Directions
Nothing in the entries may change when you repeat them, and no images may appear.

Records to process
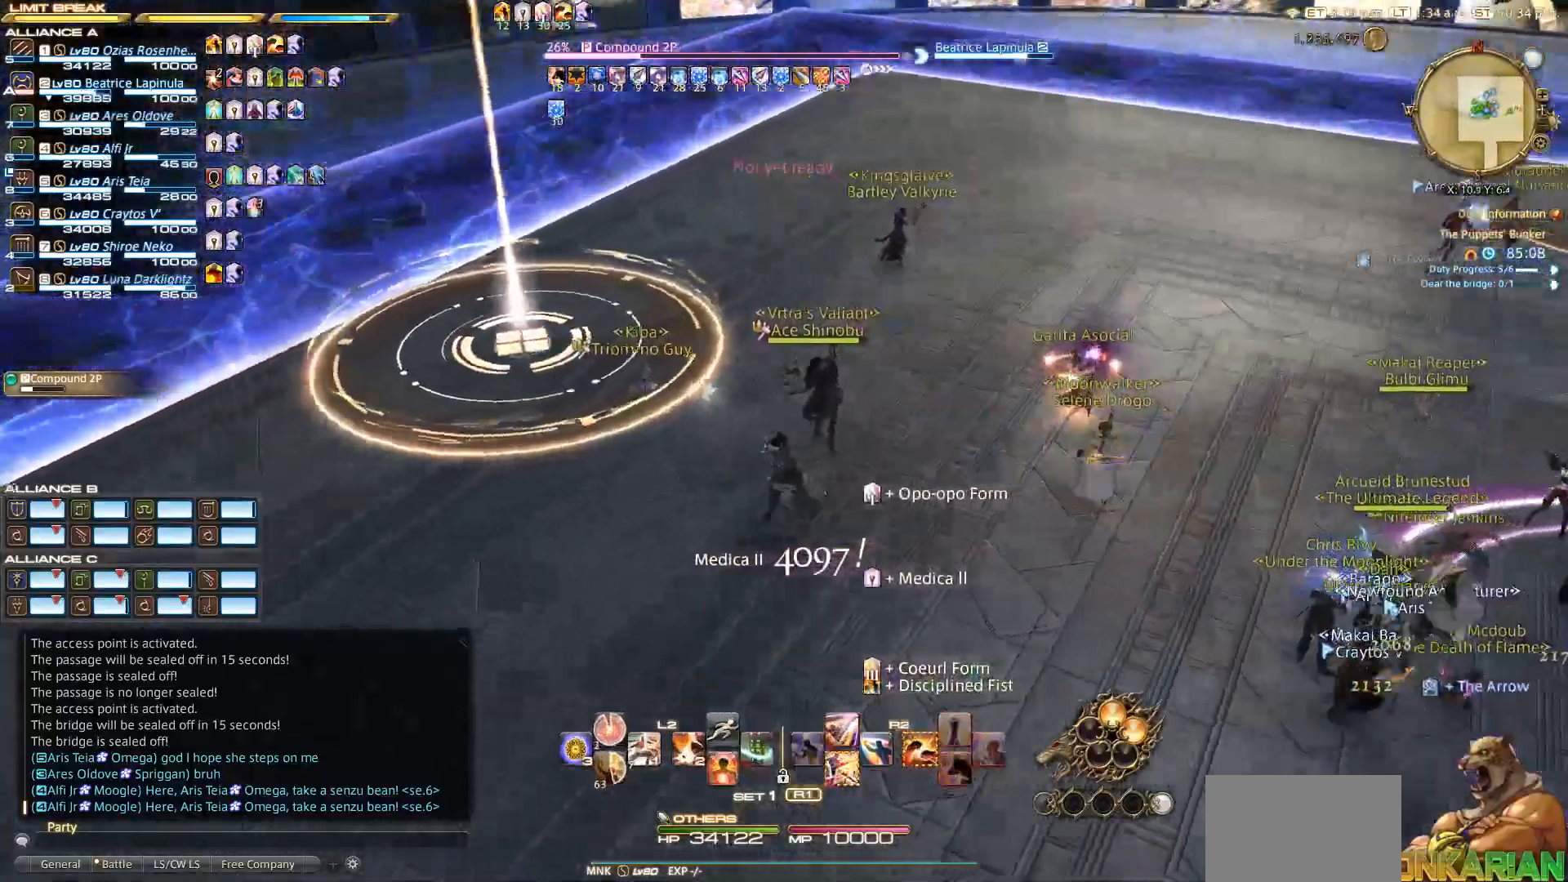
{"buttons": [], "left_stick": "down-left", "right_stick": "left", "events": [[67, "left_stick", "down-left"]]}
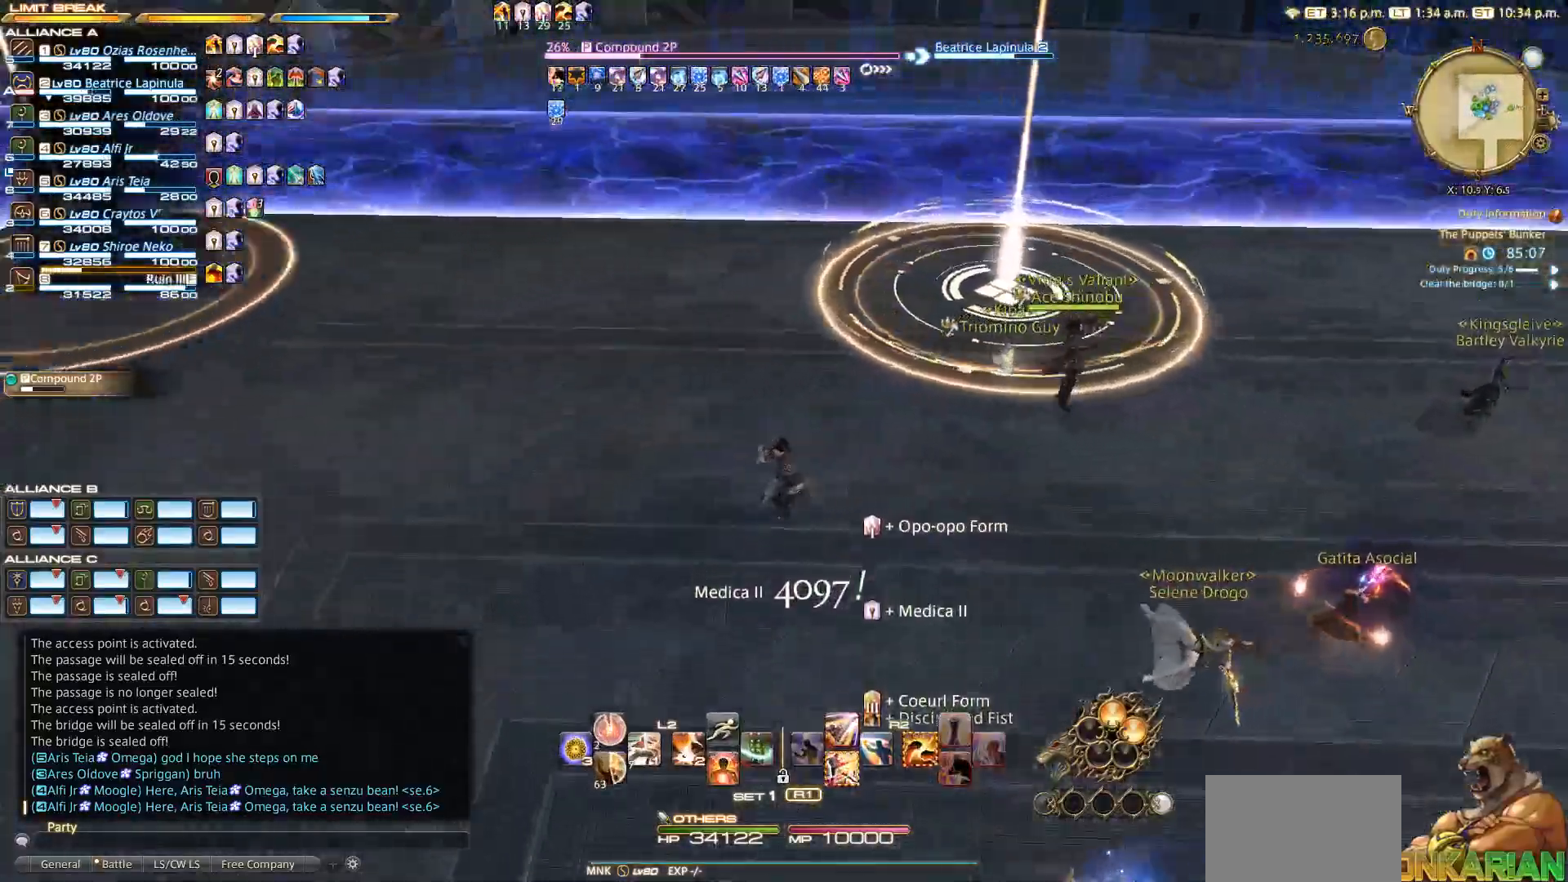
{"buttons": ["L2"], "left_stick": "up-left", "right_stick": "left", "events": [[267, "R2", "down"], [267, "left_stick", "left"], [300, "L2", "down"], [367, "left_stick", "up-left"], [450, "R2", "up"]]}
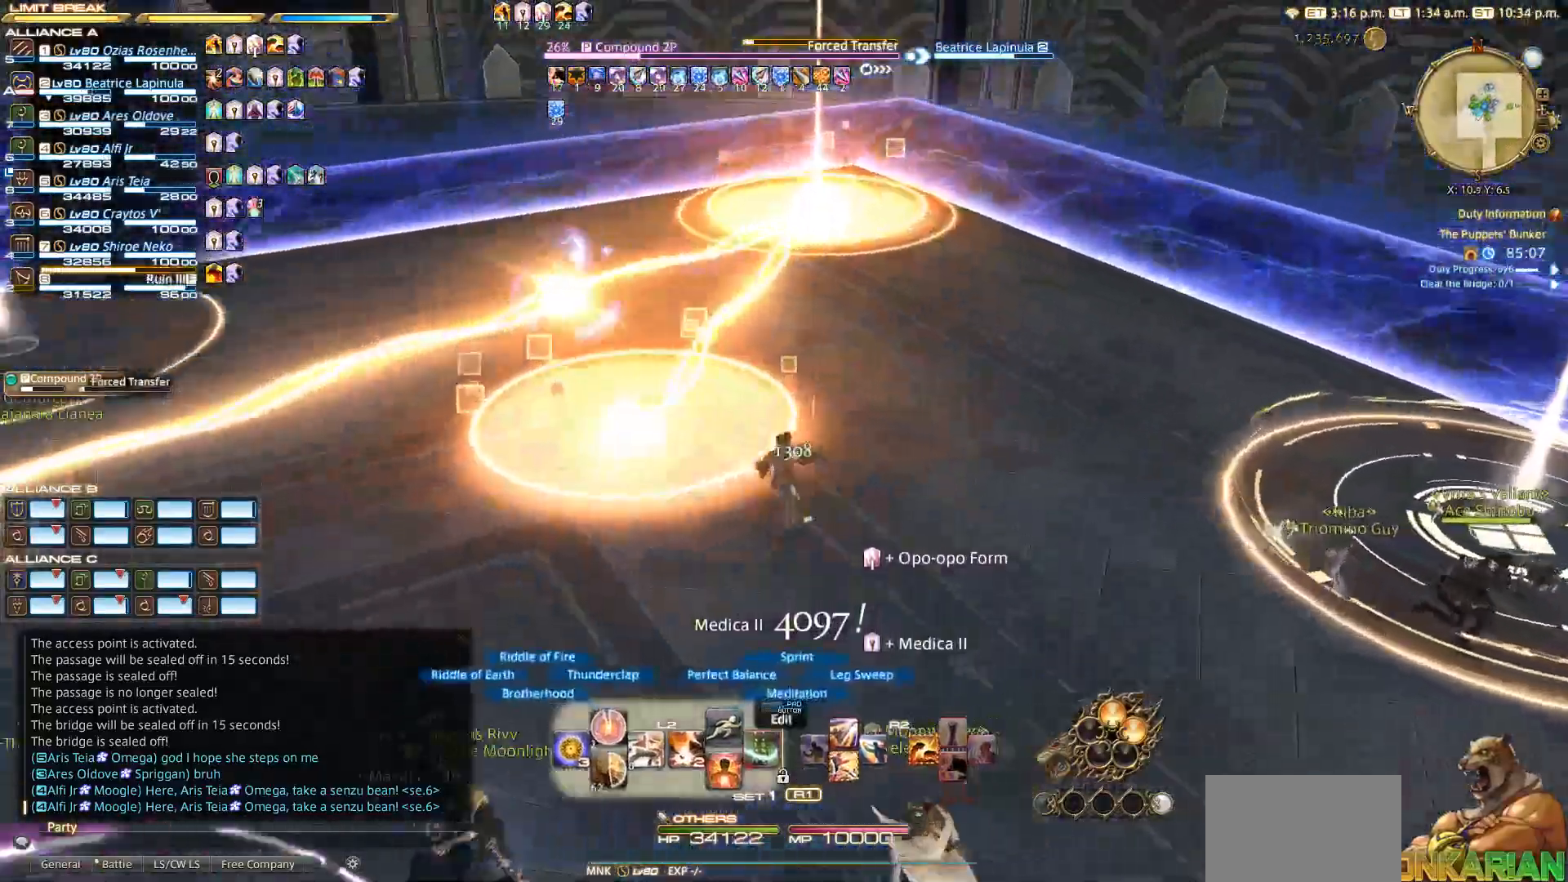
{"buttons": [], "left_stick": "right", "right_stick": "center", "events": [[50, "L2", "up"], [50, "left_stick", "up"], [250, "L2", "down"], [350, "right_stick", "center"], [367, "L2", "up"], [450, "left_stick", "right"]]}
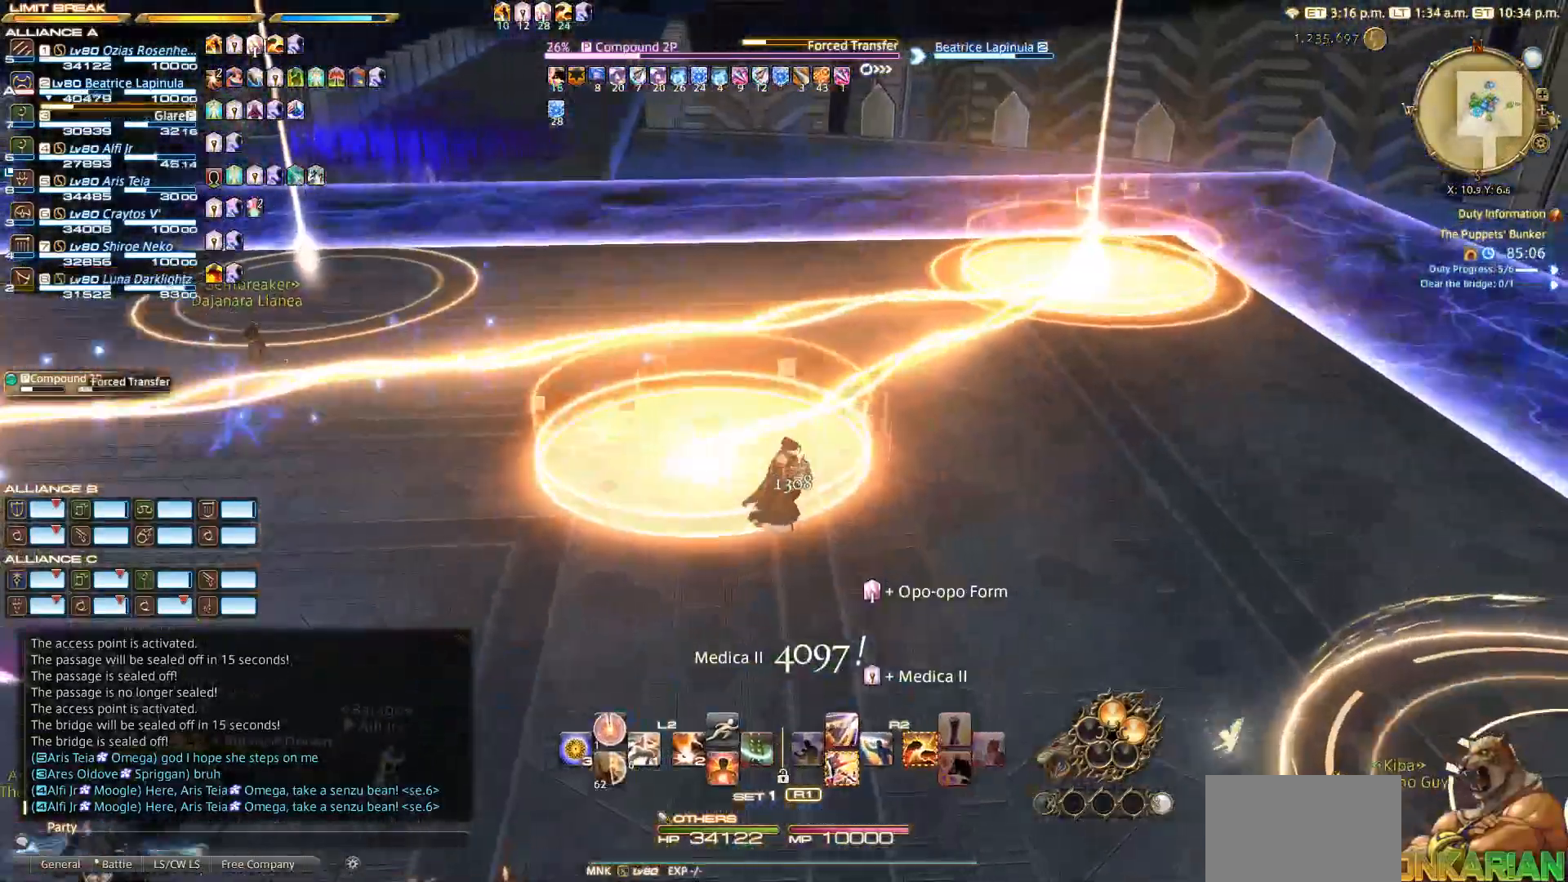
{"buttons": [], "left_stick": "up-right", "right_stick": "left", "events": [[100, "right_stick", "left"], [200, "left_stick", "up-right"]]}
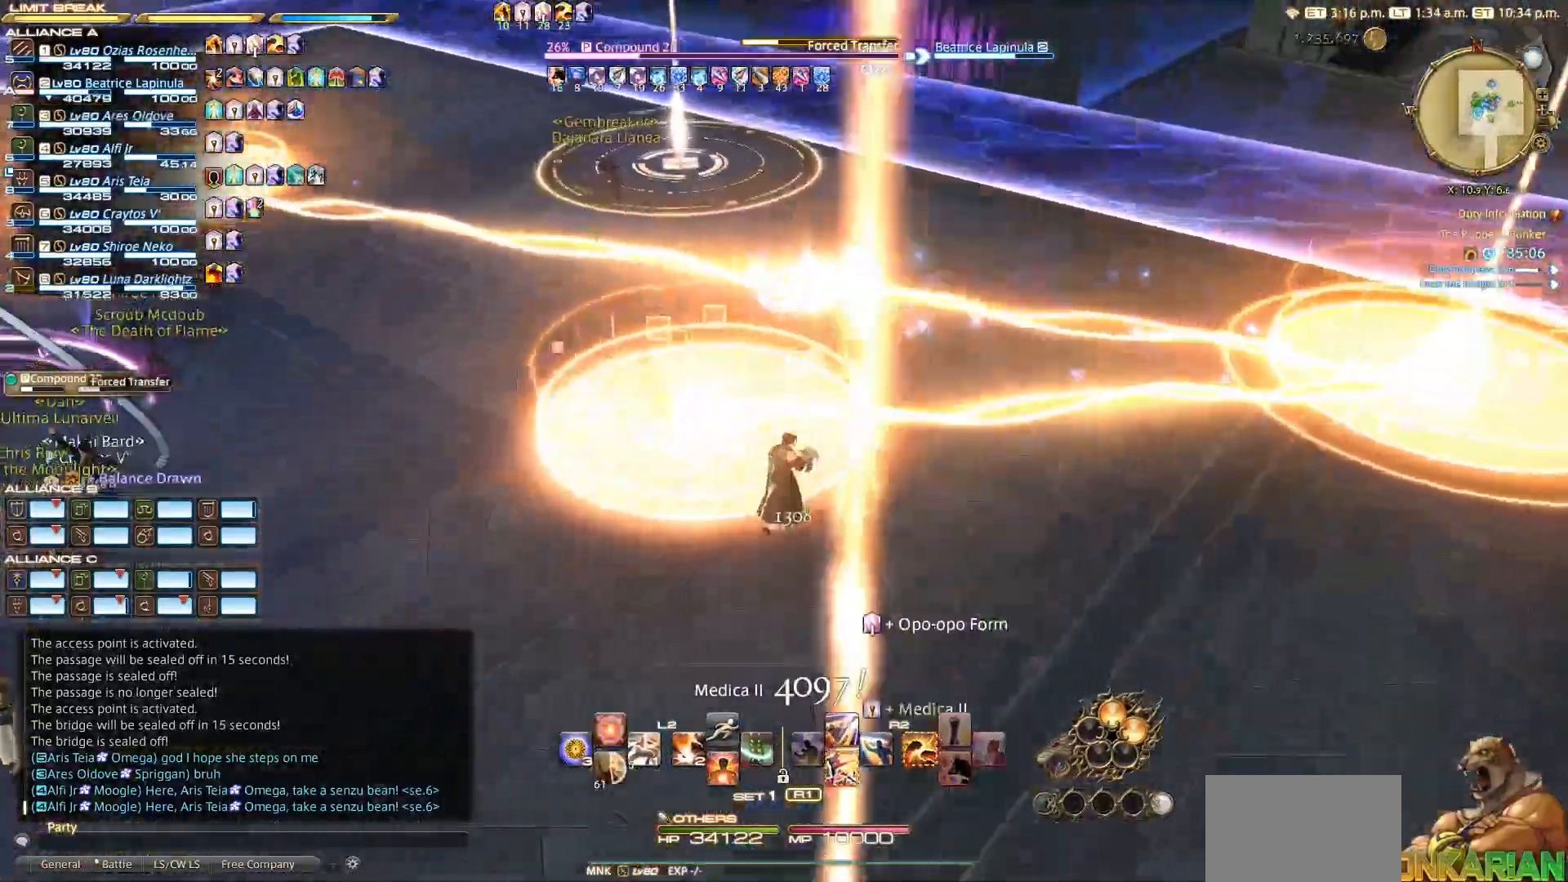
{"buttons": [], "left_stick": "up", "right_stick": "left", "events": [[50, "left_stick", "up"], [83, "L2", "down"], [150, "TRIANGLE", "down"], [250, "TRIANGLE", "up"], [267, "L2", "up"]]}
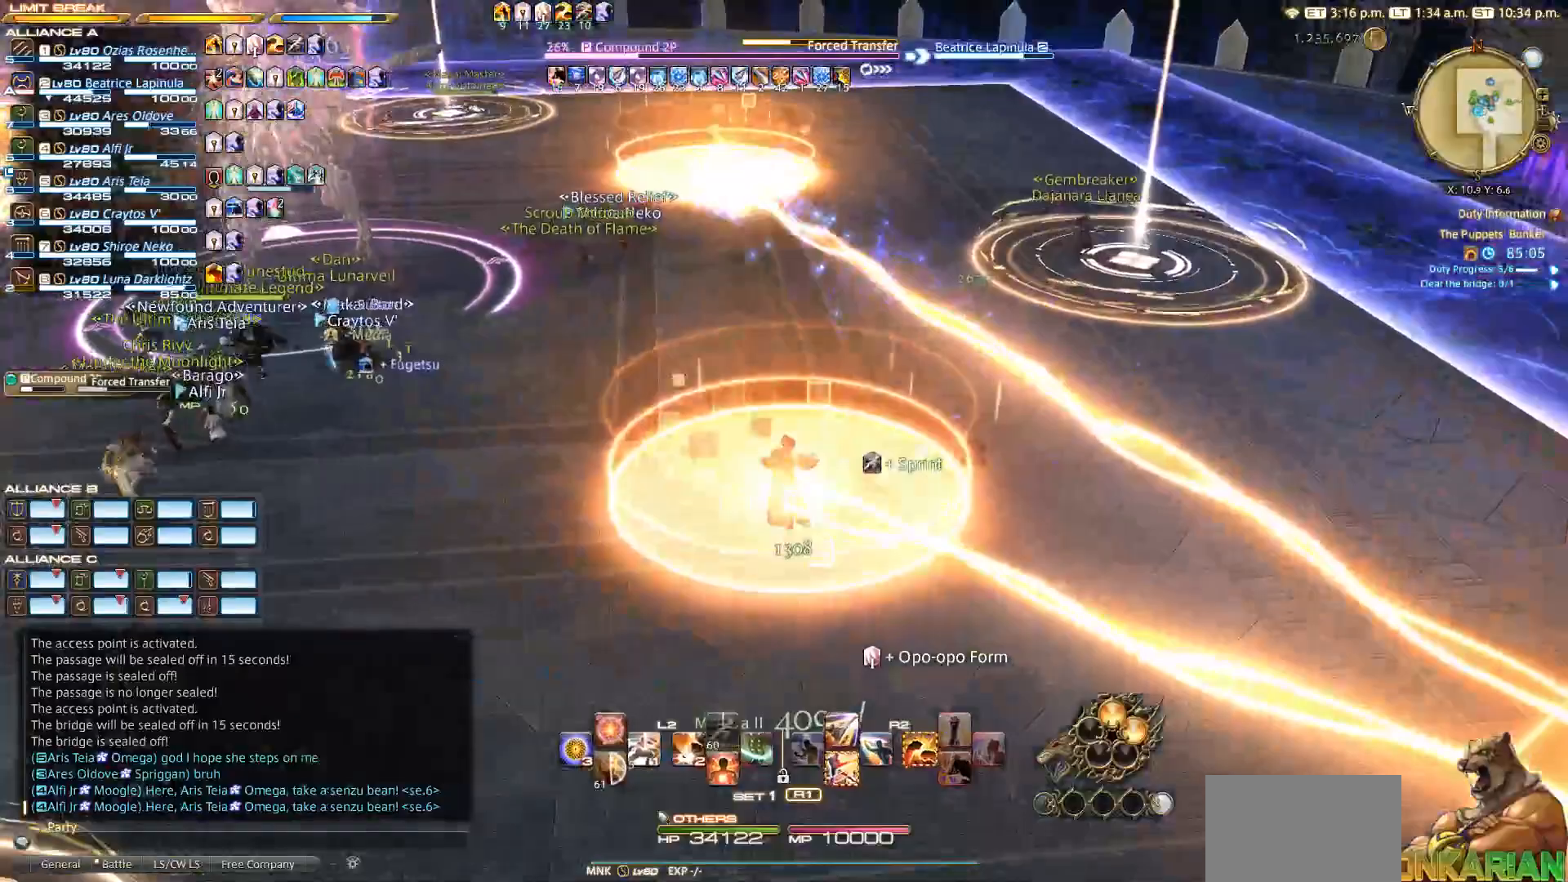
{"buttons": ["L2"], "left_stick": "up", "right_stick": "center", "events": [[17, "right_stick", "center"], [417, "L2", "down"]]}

Reply
{"buttons": [], "left_stick": "down-left", "right_stick": "left", "events": [[67, "left_stick", "down-left"]]}
{"buttons": ["L2"], "left_stick": "up-left", "right_stick": "left", "events": [[267, "R2", "down"], [267, "left_stick", "left"], [300, "L2", "down"], [367, "left_stick", "up-left"], [450, "R2", "up"]]}
{"buttons": [], "left_stick": "right", "right_stick": "center", "events": [[50, "L2", "up"], [50, "left_stick", "up"], [250, "L2", "down"], [350, "right_stick", "center"], [367, "L2", "up"], [450, "left_stick", "right"]]}
{"buttons": [], "left_stick": "up-right", "right_stick": "left", "events": [[100, "right_stick", "left"], [200, "left_stick", "up-right"]]}
{"buttons": [], "left_stick": "up", "right_stick": "left", "events": [[50, "left_stick", "up"], [83, "L2", "down"], [150, "TRIANGLE", "down"], [250, "TRIANGLE", "up"], [267, "L2", "up"]]}
{"buttons": ["L2"], "left_stick": "up", "right_stick": "center", "events": [[17, "right_stick", "center"], [417, "L2", "down"]]}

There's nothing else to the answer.